Reputation: 489
I have this dataframe:
df <- data.frame(id_1=c('888046309', '888046309', '888046309', '888046309', '003046309', '465798132', '465798132', '465798132', '465798132', '465798132', '465798132', '465798132', '465798132'),
id_2=c('0003046309', '0003046309', '0003046309', '0003046309', '0003046309', '0003046309', '0003046309', '0003046309', '0003046309', '0003046309', '0003046309', '0003046309', '0003046309'))
and I would like to create a column that would indicate where a part of id_2
is present in id_1
.
I tried this from this suggestion
i <- sapply(seq_along(df$id_2), function(i) grepl(df$id_2[i], df$id_1[i]))

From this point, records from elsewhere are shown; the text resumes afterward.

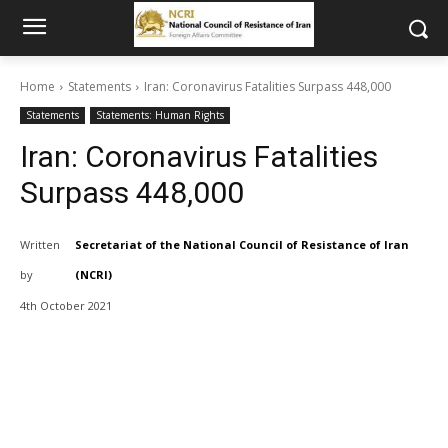
Home
Statements
Iran: Coronavirus Fatalities Surpass 448,000
Statements
Statements: Human Rights
Iran: Coronavirus Fatalities
Surpass 448,000
Written
Secretariat of the National Council of Resistance of Iran
by
(NCRI)
4th October 2021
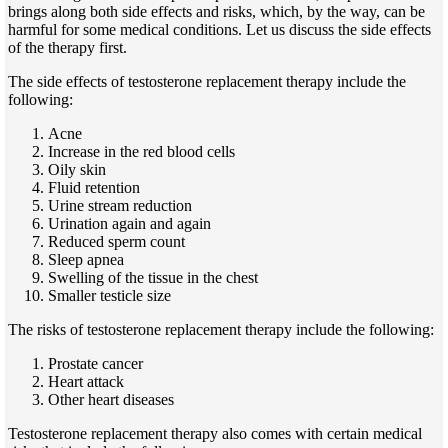
brings along both side effects and risks,
which, by the way,
can be
harmful for some medical conditions. Let us discuss the side effects
of the therapy first.
The side effects of testosterone replacement therapy include the
following:
Acne
Increase in the red blood cells
Oily skin
Fluid retention
Urine stream reduction
Urination again and again
Reduced sperm count
Sleep apnea
Swelling of the tissue in the chest
Smaller testicle size
The risks of testosterone replacement therapy include the following:
Prostate cancer
Heart attack
Other heart diseases
Testosterone replacement therapy also comes with certain medical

df$flag <- c("No", "Yes")[i + 1L]
and flag had all NO values even though you can see that 46309 is present in both id_1
& id_2
.
I then tried this from this suggestion
df$flag_2 <- str_detect(df$id_1, df$id_2)
And I got FALSEs for flag_2
Finally I tried this, and like flag_2
, I got all FALSEs for flag_3
.
df <- df %>%
mutate(flag_3 = c('No', 'Yes')[1+str_detect(id_1, as.character(id_2))])
Can these suggestions be edited so that it can indicate if some part of id_2
is present in id_1
?
Upvotes: 1
Views: 75
Reputation: 72803
You could use adist
which basically calculates the cost to convert one string into another. Define a th
reshold how much replacement you want to allow and set a respective flag.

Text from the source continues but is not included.